By Diana Kimanzi and Carolyne Chebet | September 17th 2019
Education PS Belio Kipsang interacts with Grade 3 pupils during the Monitoring Learner Progress (MLP) exercise at Moi Avenue Primary School in Nairobi on September 16. [Boniface Okendo, Standard]

Education Principal Secretary Belio Kipsang has cautioned parents against exerting pressure on their Grade Three children, who are being assessed nationally today.

Dr Kipsang said what the pupils will be facing today is a curriculum assessment, to measure the progress and effectiveness of the new Competency-Based Curriculum (CBC).

“I want to assure everyone that there is no examination in progress. We are only assessing learners using the new Competency-Based Curriculum (CBC),” said Kipsang.

The PS spoke yesterday at Moi Avenue Primary School when he toured the school to check the progress of learners.

He added that the ministry is monitoring the learners to gauge if they are coping and understanding the skills they are being taken through.

Kipsang reiterated the position of Education Cabinet Secretary George Magoha that there will be no grading of schools, adding that despite the performance of the pupils in the assessment, they will all transition to the next level under the 100 per cent transition policy.

The PS said teachers will undergo more training in December to equip them with the requirements of Grade 4 under the CBC.

The assessment being administered to learners will cover Mathematics, English and Integrated Learning and will continue till the end of the term.

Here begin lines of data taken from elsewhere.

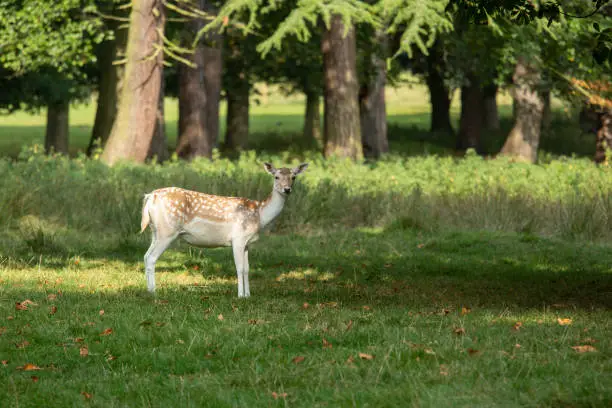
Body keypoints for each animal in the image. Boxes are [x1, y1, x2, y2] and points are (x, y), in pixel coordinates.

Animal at [141, 162, 308, 296]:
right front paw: (240, 296)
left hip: (155, 231)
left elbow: (247, 269)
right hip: (167, 231)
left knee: (146, 255)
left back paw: (148, 290)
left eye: (293, 177)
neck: (260, 215)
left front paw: (248, 295)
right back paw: (154, 292)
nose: (287, 189)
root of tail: (149, 197)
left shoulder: (247, 243)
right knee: (152, 257)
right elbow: (239, 268)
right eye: (276, 177)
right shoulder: (238, 238)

The ministry will receive a detailed report after the completion of the assessment so that it can find better ways to improve and deliver effectively.

Financial constraints

Meanwhile, some head teachers in Homa Bay complained about financial constraints that had affected preparations for the assessment.

They complained that downloading assessment papers from cyber cafes was expensive.

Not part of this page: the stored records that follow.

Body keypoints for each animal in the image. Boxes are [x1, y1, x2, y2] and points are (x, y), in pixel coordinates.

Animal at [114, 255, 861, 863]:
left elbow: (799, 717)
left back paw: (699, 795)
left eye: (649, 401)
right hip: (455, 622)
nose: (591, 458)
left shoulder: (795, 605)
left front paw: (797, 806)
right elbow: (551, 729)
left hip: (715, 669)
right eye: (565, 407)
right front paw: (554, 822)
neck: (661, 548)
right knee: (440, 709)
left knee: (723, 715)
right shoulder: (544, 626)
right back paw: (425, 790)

At Shauri Yako Primary School in Homa Bay Town, a desktop and printer were stolen three weeks ago, hence hampering the school's preparations.

A similar complaint was raised by Lake Primary School head teacher Erick Koyier.

He said although the school was prepared for the assessment, it would spend a lot of money in producing assessment papers.

In Nakuru, preparations for the exercise was seamless.

The timetable in circulation indicates that yesterday was the rehearsal day and today pupils will be assessed on Mathematics.

A spot check in schools in Nakuru revealed learning in progress despite the hype on the assessment.

However, most schools have enforced a rule requiring visitors to keep off learning institutions in third term.

Rift Valley Education director John Ololtuaa said most of the schools will undertake Monitoring Learning Progress this week.